There's another way of seeing it. The crass animosity of republicans for democrats, illiberals for liberals, right wing for left wing.
Anarchy must be considered.
anarchy | ˈanərkē |
noun a state of disorder due to absence or nonrecognition of authority: he must ensure public order in a country threatened with anarchy. • absence of government and absolute freedom of the individual, regarded as a political ideal. ORIGIN mid 16th century: via medieval Latin from Greek anarkhia, from anarkhos, from an- ‘without’ + arkhos ‘chief, ruler’. (apple dictionary)
Republicans have done the math. They seem to know their skillset is not governance, not compassion for the people, not the advancement of services and opportunity for middle or lower income citizens. Those skills and interests, they calculate, are associated more with Democrat-led governance.
So, their thinking goes, tear down government. Strip the agencies and departments set up to provide services and a closer form of equality of power and financial resources. Prove to the populace that their opposite political party is only interested in liberal self-serving, power, wealth, and socialistic inclinations.
The meanness, the rousing of menacing hostility, ad hominem attacks, attempts to flay rights and respect, and their carelessness in protecting the dignity of individuals with needs -- are calculated strategies to diminish healthy hope and community support one for another.
There is a preference for no government/governance. Individual wealth is a privilege that takes precedence over shared contributions to the common good. And if there is a large and unreflective assemblage of religious fundamentalists looking for a hitching post to tie their sale-able beliefs, all well and good.
Add in the itch for a simpatico authoritarian demagogue whose personal moral character has never matured, and you have a convenient marriage of sociopathy and simplistic thinking masquerading as a legitimate alternative to representative democracy. 2016 was the ribbon cutting for carnival derangement.
But let's give the devil his due. The "people" are a dangerous and unpredictable force in the life of a democracy. Majority rule is a precarious predation of mob rule. There are, the thinking goes, some who know better than the hoi polloi, and, noblesse oblige, should lift the burden of self-determination from the thin shoulders of those uninitiated into a highly specific, if chaotic, ideology.

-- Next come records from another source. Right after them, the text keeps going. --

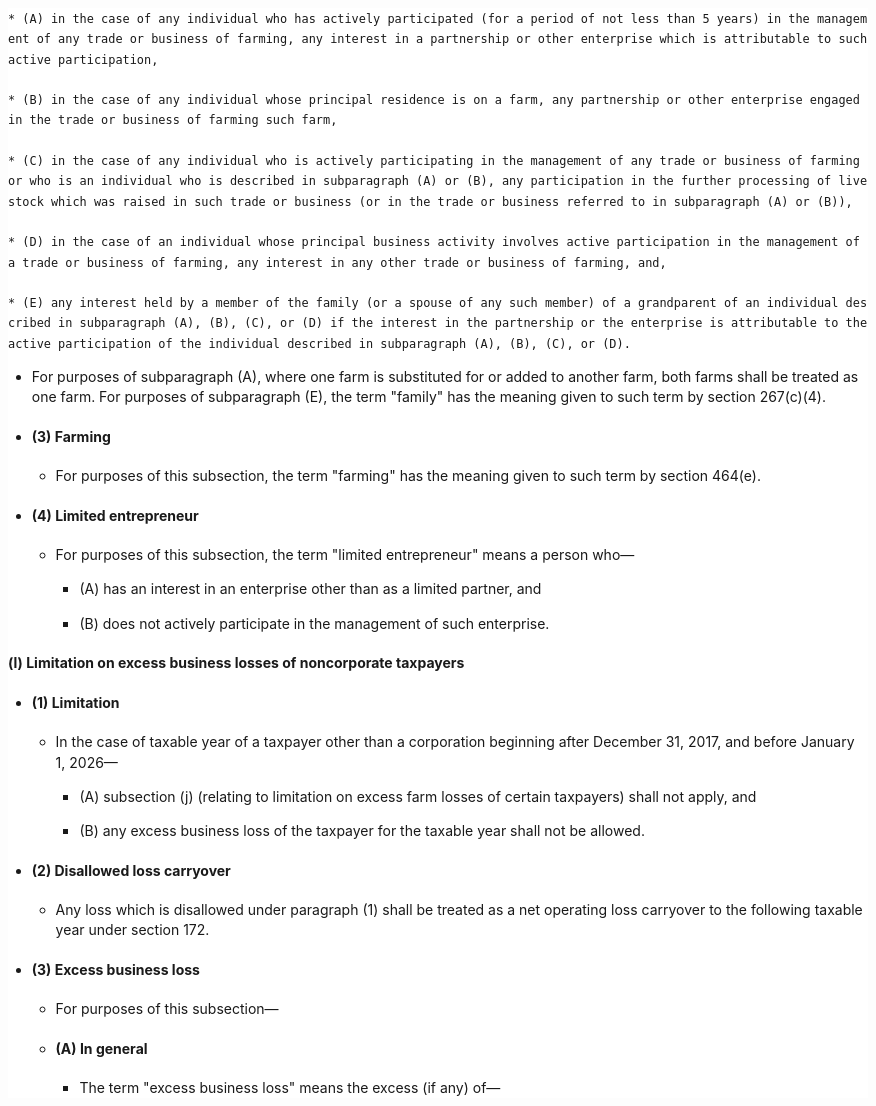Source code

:     * (A) in the case of any individual who has actively participated (for a period of not less than 5 years) in the management of any trade or business of farming, any interest in a partnership or other enterprise which is attributable to such active participation,

    * (B) in the case of any individual whose principal residence is on a farm, any partnership or other enterprise engaged in the trade or business of farming such farm,

    * (C) in the case of any individual who is actively participating in the management of any trade or business of farming or who is an individual who is described in subparagraph (A) or (B), any participation in the further processing of livestock which was raised in such trade or business (or in the trade or business referred to in subparagraph (A) or (B)),

    * (D) in the case of an individual whose principal business activity involves active participation in the management of a trade or business of farming, any interest in any other trade or business of farming, and,

    * (E) any interest held by a member of the family (or a spouse of any such member) of a grandparent of an individual described in subparagraph (A), (B), (C), or (D) if the interest in the partnership or the enterprise is attributable to the active participation of the individual described in subparagraph (A), (B), (C), or (D).


* For purposes of subparagraph (A), where one farm is substituted for or added to another farm, both farms shall be treated as one farm. For purposes of subparagraph (E), the term "family" has the meaning given to such term by section 267(c)(4).

* #### (3) Farming
  * For purposes of this subsection, the term "farming" has the meaning given to such term by section 464(e).

* #### (4) Limited entrepreneur
  * For purposes of this subsection, the term "limited entrepreneur" means a person who—

    * (A) has an interest in an enterprise other than as a limited partner, and

    * (B) does not actively participate in the management of such enterprise.

#### (l) Limitation on excess business losses of noncorporate taxpayers
* #### (1) Limitation
  * In the case of taxable year of a taxpayer other than a corporation beginning after December 31, 2017, and before January 1, 2026—

    * (A) subsection (j) (relating to limitation on excess farm losses of certain taxpayers) shall not apply, and

    * (B) any excess business loss of the taxpayer for the taxable year shall not be allowed.

* #### (2) Disallowed loss carryover
  * Any loss which is disallowed under paragraph (1) shall be treated as a net operating loss carryover to the following taxable year under section 172.

* #### (3) Excess business loss
  * For purposes of this subsection—

  * #### (A) In general
    * The term "excess business loss" means the excess (if any) of—
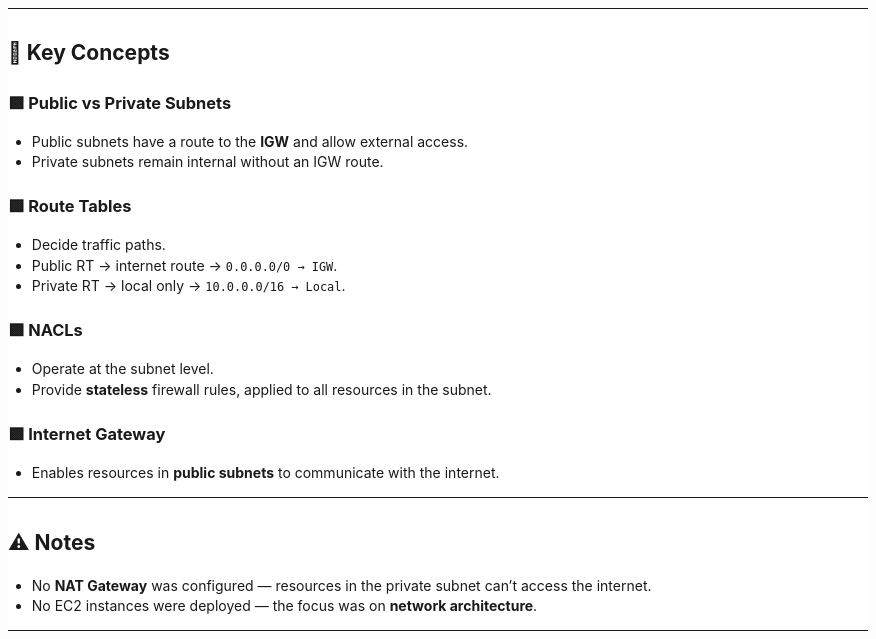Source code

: 
---

## 📝 Key Concepts

### 🟩 Public vs Private Subnets
- Public subnets have a route to the **IGW** and allow external access.
- Private subnets remain internal without an IGW route.

### 🟩 Route Tables
- Decide traffic paths.
- Public RT → internet route → `0.0.0.0/0 → IGW`.
- Private RT → local only → `10.0.0.0/16 → Local`.

### 🟩 NACLs
- Operate at the subnet level.
- Provide **stateless** firewall rules, applied to all resources in the subnet.

### 🟩 Internet Gateway
- Enables resources in **public subnets** to communicate with the internet.

---

## ⚠️ Notes
- No **NAT Gateway** was configured — resources in the private subnet can’t access the internet.
- No EC2 instances were deployed — the focus was on **network architecture**.

---
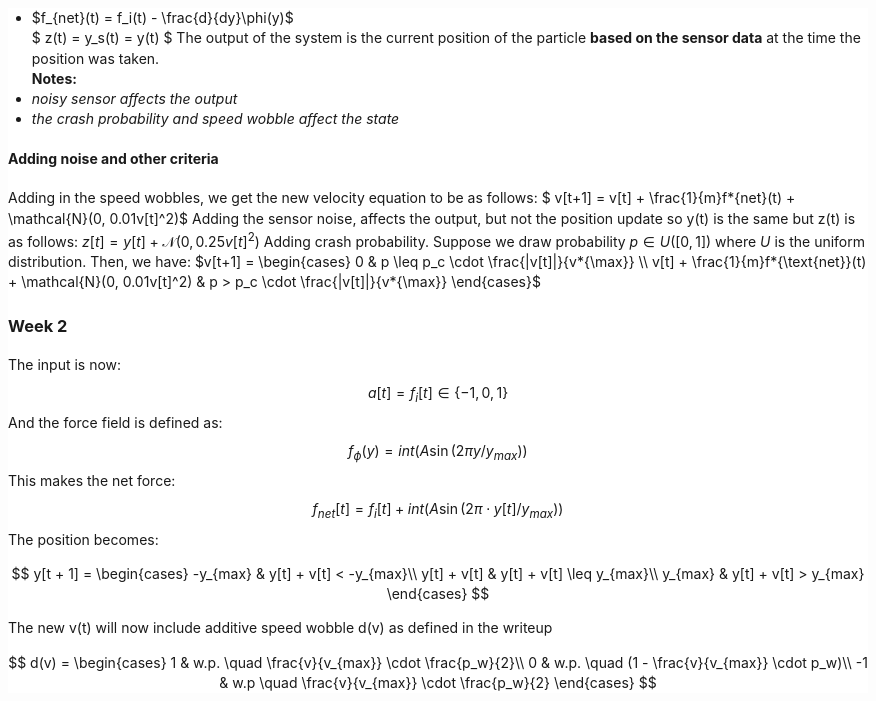 - $f_{net}(t) = f_i(t) - \frac{d}{dy}\phi(y)$
  <br/>
  $
z(t) = y_s(t) = y(t)
$
  The output of the system is the current position of the particle **based on the sensor data** at the time the position was taken.
  <br/>
  **Notes:**
- _noisy sensor affects the output_
- _the crash probability and speed wobble affect the state_
  <br/>

#### Adding noise and other criteria

Adding in the speed wobbles, we get the new velocity equation to be as follows:
$ v[t+1] = v[t] + \frac{1}{m}f*{net}(t) + \mathcal{N}(0, 0.01v[t]^2)$
Adding the sensor noise, affects the output, but not the position update so y(t) is the same but z(t) is as follows: 
$z[t] = y[t] + \mathcal{N}(0, 0.25v[t]^2)$
Adding crash probability. Suppose we draw probability $p\in U([0,1])$ where $U$ is the uniform distribution. Then, we have:
$v[t+1] = \begin{cases}
0 & p \leq p_c \cdot \frac{|v[t]|}{v*{\max}} \\
v[t] + \frac{1}{m}f*{\text{net}}(t) + \mathcal{N}(0, 0.01v[t]^2) & p > p_c \cdot \frac{|v[t]|}{v*{\max}}
\end{cases}$
<br/>

### Week 2

The input is now:
$$a[t] =  f_i[t] \in \{-1, 0, 1\}$$
And the force field is defined as:
$$f_\phi(y) = int(A\sin(2\pi y/y_{max}))$$
This makes the net force:
$$f_{net}[t] = f_i[t] + int(A\sin(2\pi \cdot y[t]/y_{max}))$$
The position becomes:

$$
y[t + 1] = \begin{cases}
	-y_{max} & y[t] + v[t] < -y_{max}\\
	y[t] + v[t] & y[t] + v[t] \leq y_{max}\\
    y_{max} & y[t] + v[t] > y_{max}
\end{cases}
$$

The new v(t) will now include additive speed wobble d(v) as defined in the writeup

$$
d(v) = \begin{cases}
1 & w.p. \quad \frac{v}{v_{max}} \cdot \frac{p_w}{2}\\
0 & w.p. \quad (1 - \frac{v}{v_{max}} \cdot p_w)\\
-1 & w.p \quad \frac{v}{v_{max}} \cdot \frac{p_w}{2}
\end{cases}
$$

There are, some say, legitimate reasons to strip freedoms from individuals and groups and give authority to corporations instead of people, authoritarian commanders rather than misguided individuals, hierarchy rather than the ordinary citizen.
In 2023 there is a precarious hold on sanity and civility. Some say pay no attention to the news. They're right, of course. The less you know, the happier you might be. But to know less is different from the "don't know" mind. The latter is, conceivably, a more difficult way of making one's way through the turmoil.
I don't know -- not really -- whether democracy (as conceived) is a better option to anarchistic authoritarianism. I don't know, down deep, whether Republicans really want the disintegration of the structures of representative governance. And I don't know whether, as some insist, both political parties and philosophies are corrupt and narcissistically intent on feeding their own ambitions.
If I knew less I'd say let's break out the booze and have a ball; if that's all there is, let's keep dancing. Its a tolorable position to adopt.
But I don't know. The cultivation of which suggests keeping on, eyes open, mind alert, heart ready, and feet shod to engage and encounter what is taking place, as it is taking place, with equanimity and compassionate readiness.
It always seemed simplistic -- the rejoinder to love even those you do not like. There's a lot, these days, I do not like -- and a whole lot of folks jabbering cruelty and nonsense from positions of responsibility that I definitely do not like.
As for that other word, that other way of being-in-the-world, (go ahead, say it) -- "love" -- well . . . I don't know . . .
I'll have to sit a while with that invitation.
Still, I'm glad there's been an invitation.